Prompt: Pull every line containing the word "size" from the records.

Start of Excerpted data

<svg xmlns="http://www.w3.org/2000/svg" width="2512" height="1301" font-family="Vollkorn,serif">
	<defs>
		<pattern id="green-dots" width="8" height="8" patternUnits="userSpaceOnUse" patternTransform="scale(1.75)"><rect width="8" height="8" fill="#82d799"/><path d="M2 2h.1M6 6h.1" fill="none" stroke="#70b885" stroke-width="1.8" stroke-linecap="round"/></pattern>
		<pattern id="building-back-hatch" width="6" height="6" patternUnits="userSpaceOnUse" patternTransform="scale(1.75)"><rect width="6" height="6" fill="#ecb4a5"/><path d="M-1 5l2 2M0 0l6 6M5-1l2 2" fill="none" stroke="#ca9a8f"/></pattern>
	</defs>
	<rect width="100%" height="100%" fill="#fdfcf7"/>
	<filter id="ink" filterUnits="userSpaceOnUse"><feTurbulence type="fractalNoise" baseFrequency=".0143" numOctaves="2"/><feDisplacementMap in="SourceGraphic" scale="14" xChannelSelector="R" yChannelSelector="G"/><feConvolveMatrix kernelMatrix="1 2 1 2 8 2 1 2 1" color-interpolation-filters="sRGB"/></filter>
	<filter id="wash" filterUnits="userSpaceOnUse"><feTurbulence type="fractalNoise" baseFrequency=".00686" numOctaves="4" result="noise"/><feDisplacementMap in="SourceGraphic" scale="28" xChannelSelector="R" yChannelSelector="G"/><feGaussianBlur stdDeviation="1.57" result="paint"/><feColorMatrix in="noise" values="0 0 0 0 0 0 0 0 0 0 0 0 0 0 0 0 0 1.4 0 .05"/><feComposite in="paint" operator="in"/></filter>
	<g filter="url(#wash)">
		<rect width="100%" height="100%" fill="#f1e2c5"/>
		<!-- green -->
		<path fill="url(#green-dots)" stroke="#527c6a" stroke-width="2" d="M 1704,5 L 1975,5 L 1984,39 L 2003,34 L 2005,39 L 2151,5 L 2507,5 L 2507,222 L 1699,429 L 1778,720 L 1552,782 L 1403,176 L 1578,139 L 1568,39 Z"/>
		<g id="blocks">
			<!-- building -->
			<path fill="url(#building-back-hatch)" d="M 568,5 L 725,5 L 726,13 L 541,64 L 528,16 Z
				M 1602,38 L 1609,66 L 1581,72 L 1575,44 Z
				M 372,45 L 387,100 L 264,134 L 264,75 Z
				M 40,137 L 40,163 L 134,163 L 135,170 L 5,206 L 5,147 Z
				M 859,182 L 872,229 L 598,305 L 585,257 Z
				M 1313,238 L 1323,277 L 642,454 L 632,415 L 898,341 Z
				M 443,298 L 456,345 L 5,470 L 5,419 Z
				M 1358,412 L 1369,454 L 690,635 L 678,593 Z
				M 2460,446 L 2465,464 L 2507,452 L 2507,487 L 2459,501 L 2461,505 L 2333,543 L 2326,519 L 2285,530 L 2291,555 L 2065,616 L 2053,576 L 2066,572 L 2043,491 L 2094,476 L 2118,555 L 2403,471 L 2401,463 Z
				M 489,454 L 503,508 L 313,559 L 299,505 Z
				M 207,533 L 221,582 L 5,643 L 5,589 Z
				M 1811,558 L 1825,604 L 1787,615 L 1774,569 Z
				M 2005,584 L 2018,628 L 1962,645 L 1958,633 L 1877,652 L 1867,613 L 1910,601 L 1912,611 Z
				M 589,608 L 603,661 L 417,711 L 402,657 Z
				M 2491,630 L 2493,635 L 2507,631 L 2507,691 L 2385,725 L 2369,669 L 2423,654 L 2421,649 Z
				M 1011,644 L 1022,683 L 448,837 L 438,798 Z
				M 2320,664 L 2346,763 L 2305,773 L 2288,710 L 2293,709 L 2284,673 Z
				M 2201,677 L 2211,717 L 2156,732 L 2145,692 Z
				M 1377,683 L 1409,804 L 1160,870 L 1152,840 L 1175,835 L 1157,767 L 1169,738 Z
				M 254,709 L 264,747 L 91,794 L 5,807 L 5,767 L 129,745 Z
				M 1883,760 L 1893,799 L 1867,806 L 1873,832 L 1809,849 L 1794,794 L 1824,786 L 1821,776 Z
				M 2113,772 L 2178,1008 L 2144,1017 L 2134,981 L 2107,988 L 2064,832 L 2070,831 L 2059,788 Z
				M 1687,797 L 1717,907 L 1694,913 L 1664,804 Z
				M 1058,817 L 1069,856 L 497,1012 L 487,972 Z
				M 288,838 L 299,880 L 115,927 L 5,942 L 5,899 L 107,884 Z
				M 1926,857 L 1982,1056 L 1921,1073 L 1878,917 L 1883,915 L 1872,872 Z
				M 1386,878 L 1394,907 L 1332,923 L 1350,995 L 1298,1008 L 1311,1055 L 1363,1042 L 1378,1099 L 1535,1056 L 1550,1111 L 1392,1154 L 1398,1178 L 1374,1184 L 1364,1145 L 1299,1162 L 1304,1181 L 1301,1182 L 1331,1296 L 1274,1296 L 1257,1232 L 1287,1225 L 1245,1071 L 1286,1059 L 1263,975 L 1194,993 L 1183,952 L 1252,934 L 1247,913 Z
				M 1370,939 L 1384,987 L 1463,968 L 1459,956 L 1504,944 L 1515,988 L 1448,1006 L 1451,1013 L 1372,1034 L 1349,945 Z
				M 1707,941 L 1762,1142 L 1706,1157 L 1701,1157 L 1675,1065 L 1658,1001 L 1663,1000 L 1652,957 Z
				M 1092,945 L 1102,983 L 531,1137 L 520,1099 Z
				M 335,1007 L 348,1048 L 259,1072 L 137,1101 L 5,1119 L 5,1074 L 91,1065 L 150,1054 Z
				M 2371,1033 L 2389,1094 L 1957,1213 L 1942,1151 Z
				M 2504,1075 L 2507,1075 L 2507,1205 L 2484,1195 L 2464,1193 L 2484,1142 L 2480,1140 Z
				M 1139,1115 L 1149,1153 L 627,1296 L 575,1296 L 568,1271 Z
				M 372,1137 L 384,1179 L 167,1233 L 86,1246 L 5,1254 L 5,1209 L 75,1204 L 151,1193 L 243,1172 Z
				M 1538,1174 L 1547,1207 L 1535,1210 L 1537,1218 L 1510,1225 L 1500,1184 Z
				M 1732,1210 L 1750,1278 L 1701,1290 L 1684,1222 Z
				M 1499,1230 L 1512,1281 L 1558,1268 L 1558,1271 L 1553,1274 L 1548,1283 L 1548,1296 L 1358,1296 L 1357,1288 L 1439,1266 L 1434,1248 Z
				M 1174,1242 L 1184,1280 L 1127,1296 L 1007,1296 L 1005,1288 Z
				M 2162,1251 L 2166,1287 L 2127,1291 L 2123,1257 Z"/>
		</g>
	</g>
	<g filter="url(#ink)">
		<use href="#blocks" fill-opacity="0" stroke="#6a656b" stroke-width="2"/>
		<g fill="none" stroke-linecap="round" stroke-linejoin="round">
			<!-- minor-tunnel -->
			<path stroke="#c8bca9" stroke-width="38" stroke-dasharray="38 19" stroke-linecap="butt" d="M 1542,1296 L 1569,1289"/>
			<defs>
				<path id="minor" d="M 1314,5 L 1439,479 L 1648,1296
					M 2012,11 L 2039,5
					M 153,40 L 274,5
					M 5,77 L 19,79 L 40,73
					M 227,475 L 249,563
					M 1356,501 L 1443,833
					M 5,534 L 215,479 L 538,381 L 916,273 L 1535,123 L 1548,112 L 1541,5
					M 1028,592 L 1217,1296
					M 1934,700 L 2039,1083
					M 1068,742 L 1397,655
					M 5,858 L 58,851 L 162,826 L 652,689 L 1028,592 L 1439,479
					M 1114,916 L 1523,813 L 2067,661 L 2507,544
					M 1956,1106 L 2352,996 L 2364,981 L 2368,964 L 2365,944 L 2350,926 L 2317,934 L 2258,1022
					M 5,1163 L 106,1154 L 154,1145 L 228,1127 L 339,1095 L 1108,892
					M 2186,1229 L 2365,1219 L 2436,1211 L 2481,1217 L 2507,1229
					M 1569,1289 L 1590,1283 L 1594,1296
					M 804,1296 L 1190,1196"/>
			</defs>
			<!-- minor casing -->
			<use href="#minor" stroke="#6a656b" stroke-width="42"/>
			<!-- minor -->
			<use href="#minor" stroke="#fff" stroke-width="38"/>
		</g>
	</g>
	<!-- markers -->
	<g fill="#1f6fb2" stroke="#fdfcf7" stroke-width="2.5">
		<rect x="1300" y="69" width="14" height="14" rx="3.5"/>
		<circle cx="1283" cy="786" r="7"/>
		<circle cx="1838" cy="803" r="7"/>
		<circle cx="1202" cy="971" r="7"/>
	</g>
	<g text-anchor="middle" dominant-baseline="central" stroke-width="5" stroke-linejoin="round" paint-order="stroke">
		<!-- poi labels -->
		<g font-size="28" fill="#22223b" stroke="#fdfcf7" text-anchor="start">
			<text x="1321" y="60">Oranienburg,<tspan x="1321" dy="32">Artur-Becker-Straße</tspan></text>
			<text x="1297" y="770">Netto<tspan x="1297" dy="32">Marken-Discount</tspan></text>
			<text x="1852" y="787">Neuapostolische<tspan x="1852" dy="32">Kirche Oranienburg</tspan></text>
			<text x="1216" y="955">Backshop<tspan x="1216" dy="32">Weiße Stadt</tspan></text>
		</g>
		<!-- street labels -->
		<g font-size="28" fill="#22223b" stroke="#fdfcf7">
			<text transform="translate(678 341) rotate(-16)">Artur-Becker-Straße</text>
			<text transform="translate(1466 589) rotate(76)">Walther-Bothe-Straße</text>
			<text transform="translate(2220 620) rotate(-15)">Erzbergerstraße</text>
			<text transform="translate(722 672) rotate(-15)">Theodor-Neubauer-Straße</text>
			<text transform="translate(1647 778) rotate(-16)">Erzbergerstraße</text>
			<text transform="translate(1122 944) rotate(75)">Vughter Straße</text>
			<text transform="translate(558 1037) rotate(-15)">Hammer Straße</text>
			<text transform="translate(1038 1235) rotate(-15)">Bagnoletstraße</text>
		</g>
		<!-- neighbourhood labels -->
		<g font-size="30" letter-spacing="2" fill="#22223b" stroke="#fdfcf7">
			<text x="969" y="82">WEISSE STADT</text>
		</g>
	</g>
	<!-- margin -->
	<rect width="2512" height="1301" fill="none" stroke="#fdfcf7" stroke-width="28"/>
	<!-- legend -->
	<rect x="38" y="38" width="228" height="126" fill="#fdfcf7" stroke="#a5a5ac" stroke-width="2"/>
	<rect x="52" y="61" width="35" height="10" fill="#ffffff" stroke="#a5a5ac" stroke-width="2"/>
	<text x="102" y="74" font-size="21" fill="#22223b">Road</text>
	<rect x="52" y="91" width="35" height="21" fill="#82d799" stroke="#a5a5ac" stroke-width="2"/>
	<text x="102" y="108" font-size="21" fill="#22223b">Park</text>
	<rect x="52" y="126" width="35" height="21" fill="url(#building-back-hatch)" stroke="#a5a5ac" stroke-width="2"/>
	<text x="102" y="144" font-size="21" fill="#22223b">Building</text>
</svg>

End of Excerpted data

Your response:
		<g font-size="28" fill="#22223b" stroke="#fdfcf7" text-anchor="start">
		<g font-size="28" fill="#22223b" stroke="#fdfcf7">
		<g font-size="30" letter-spacing="2" fill="#22223b" stroke="#fdfcf7">
	<text x="102" y="74" font-size="21" fill="#22223b">Road</text>
	<text x="102" y="108" font-size="21" fill="#22223b">Park</text>
	<text x="102" y="144" font-size="21" fill="#22223b">Building</text>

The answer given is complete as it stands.